I realize that I might cause a lot of flames, but I have to say that sometimes I like to look at the Yahoo boards. Although there a lots of useless messages, I can find sometimes something interesting. One of the messages I found is about a way to start a squeeze buying options. There is something that makes sense, but I'm very skeptical: the discussion about the delta, posted in the last post, doesn't really convince me. I wanted to ask if I'm right. this is the link: http://messages.finance.yahoo.com/C...4&tid=61776&mid=61776&tof=-1&rt=2&frt=2&off=1 Thanks
1. Its not 'cheap.' This fact becomes more evident as a trade moves against you. 2. It is not clear that a call seller would be 'forced' hedge with long stock.
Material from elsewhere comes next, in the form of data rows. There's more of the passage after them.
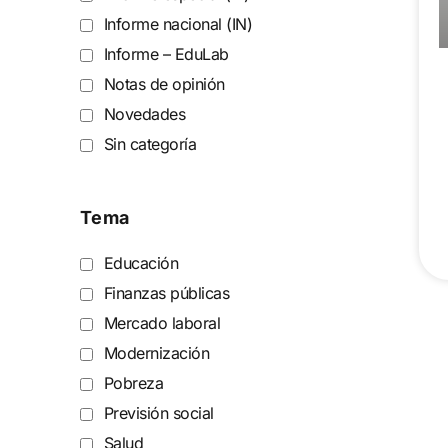
Informe nacional (IN)
Informe – EduLab
Notas de opinión
Novedades
Sin categoría
Tema
Educación
Finanzas públicas
Mercado laboral
Modernización
Pobreza
Previsión social
Salud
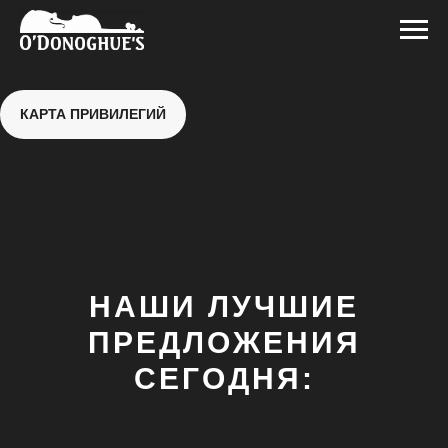
КАРТА ПРИВИЛЕГИЙ
НАШИ ЛУЧШИЕ
ПРЕДЛОЖЕНИЯ
СЕГОДНЯ:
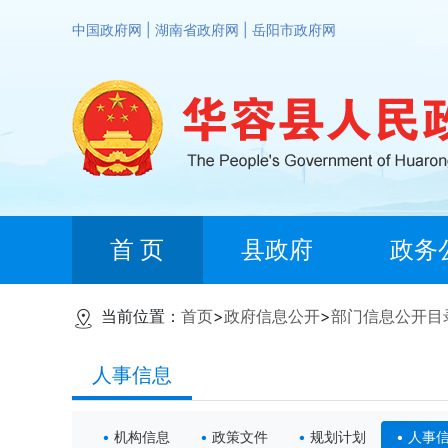
中国政府网
|
湖南省政府网
|
岳阳市政府网
首 页
县政府
政务
当前位置：
首页
>
政府信息公开
>
部门信息公开目
人事信息
机构信息
政策文件
规划计划
人事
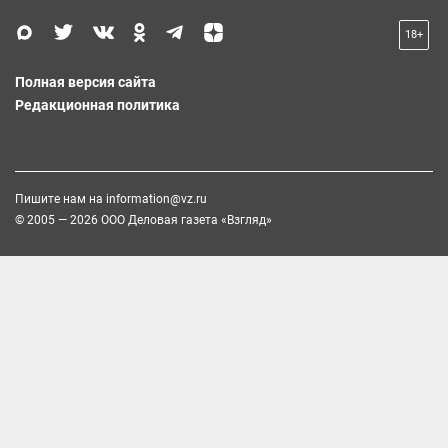
18+
Полная версия сайта
Редакционная политика
Пишите нам на
information@vz.ru
© 2005 — 2026 ООО Деловая газета «Взгляд»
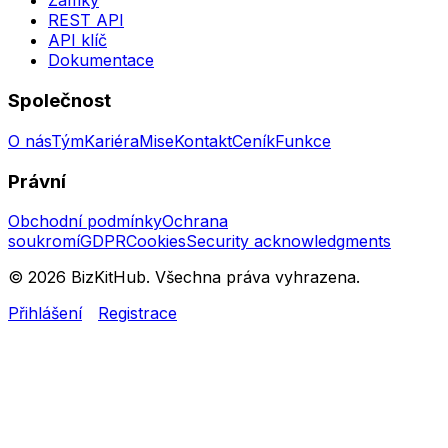
Zámky
REST API
API klíč
Dokumentace
Společnost
O nás
Tým
Kariéra
Mise
Kontakt
Ceník
Funkce
Právní
Obchodní podmínky
Ochrana
soukromí
GDPR
Cookies
Security acknowledgments
© 2026 BizKitHub. Všechna práva vyhrazena.
Přihlášení
Registrace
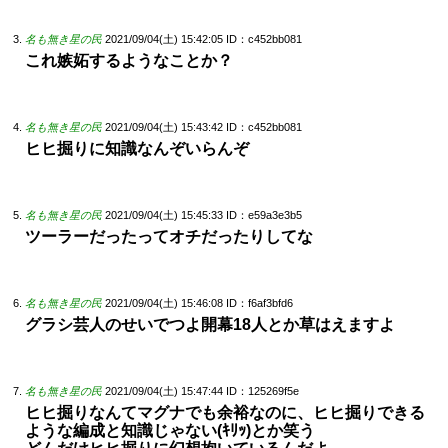
名も無き星の民
2021/09/04(土) 15:42:05
ID：c452bb081
これ嫉妬するようなことか？
名も無き星の民
2021/09/04(土) 15:43:42
ID：c452bb081
ヒヒ掘りに知識なんぞいらんぞ
名も無き星の民
2021/09/04(土) 15:45:33
ID：e59a3e3b5
ツーラーだったってオチだったりしてな
名も無き星の民
2021/09/04(土) 15:46:08
ID：f6af3bfd6
グラシ芸人のせいでつよ開幕18人とか草はえますよ
名も無き星の民
2021/09/04(土) 15:47:44
ID：125269f5e
ヒヒ掘りなんてマグナでも余裕なのに、ヒヒ掘りできる
ような編成と知識じゃない(ｷﾘｯ)とか笑う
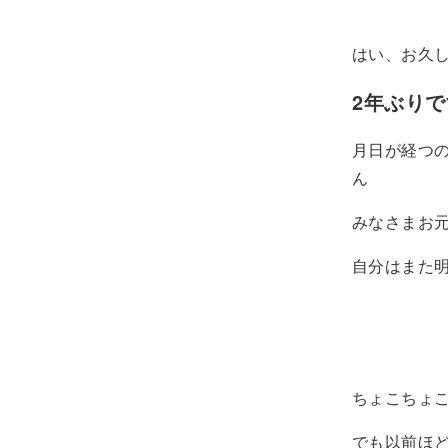
はい、お久
2年ぶり
月日が経つ
ん
みなさまお
自分はまた明
ちょこちょ
でも以前ほ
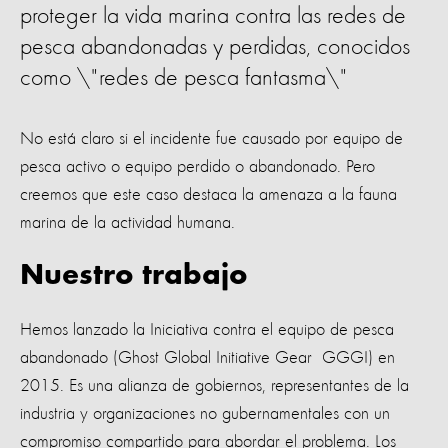
proteger la vida marina contra las redes de
pesca abandonadas y perdidas, conocidos
como \"redes de pesca fantasma\"
No está claro si el incidente fue causado por equipo de
pesca activo o equipo perdido o abandonado. Pero
creemos que este caso destaca la amenaza a la fauna
marina de la actividad humana.
Nuestro trabajo
Hemos lanzado la Iniciativa contra el equipo de pesca
abandonado (Ghost Global Initiative Gear GGGI) en
2015. Es una alianza de gobiernos, representantes de la
industria y organizaciones no gubernamentales con un
compromiso compartido para abordar el problema. Los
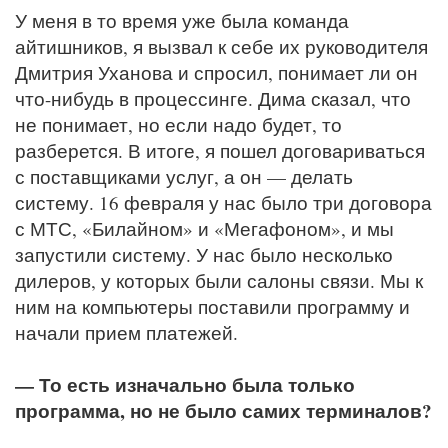
У меня в то время уже была команда
айтишников, я вызвал к себе их руководителя
Дмитрия Уханова и спросил, понимает ли он
что-нибудь в процессинге. Дима сказал, что
не понимает, но если надо будет, то
разберется. В итоге, я пошел договариваться
с поставщиками услуг, а он — делать
систему. 16 февраля у нас было три договора
с МТС, «Билайном» и «Мегафоном», и мы
запустили систему. У нас было несколько
дилеров, у которых были салоны связи. Мы к
ним на компьютеры поставили программу и
начали прием платежей.
— То есть изначально была только
программа, но не было самих терминалов?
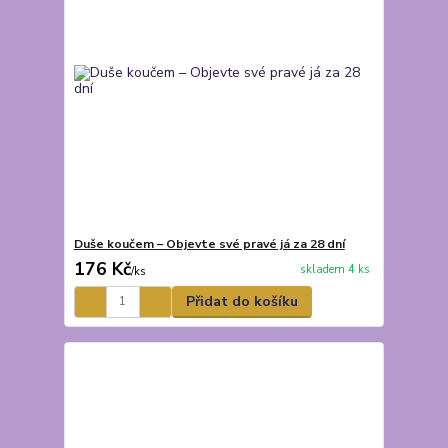
Duše koučem – Objevte své pravé já za 28 dní
176 Kč
skladem 4 ks
/
ks
Přidat do košíku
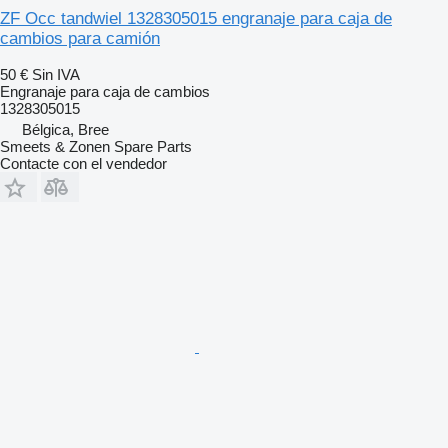
ZF Occ tandwiel 1328305015 engranaje para caja de
cambios para camión
50 €
Sin IVA
Engranaje para caja de cambios
1328305015
Bélgica, Bree
Smeets & Zonen Spare Parts
Contacte con el vendedor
If I was a market maker who had sold a shitload of calls in a deal that smelled of this scheme, I'd offload much of the short call position among several market making buddies, who would then join me in a shorting campaign to shake you out. Still, every strategy works at some time or another. Perhaps this one does too on occasion.
Doing a "bear raid" is easier. You buy a lot of put options on a stock. Those short-put holders will want to short-sell the stock in order to hedge. The down-tick rule might stall their ability to do that at advantageous price levels, until after the stock takes a plunge and a big buyer emerges to absorb the selling. Try it sometime!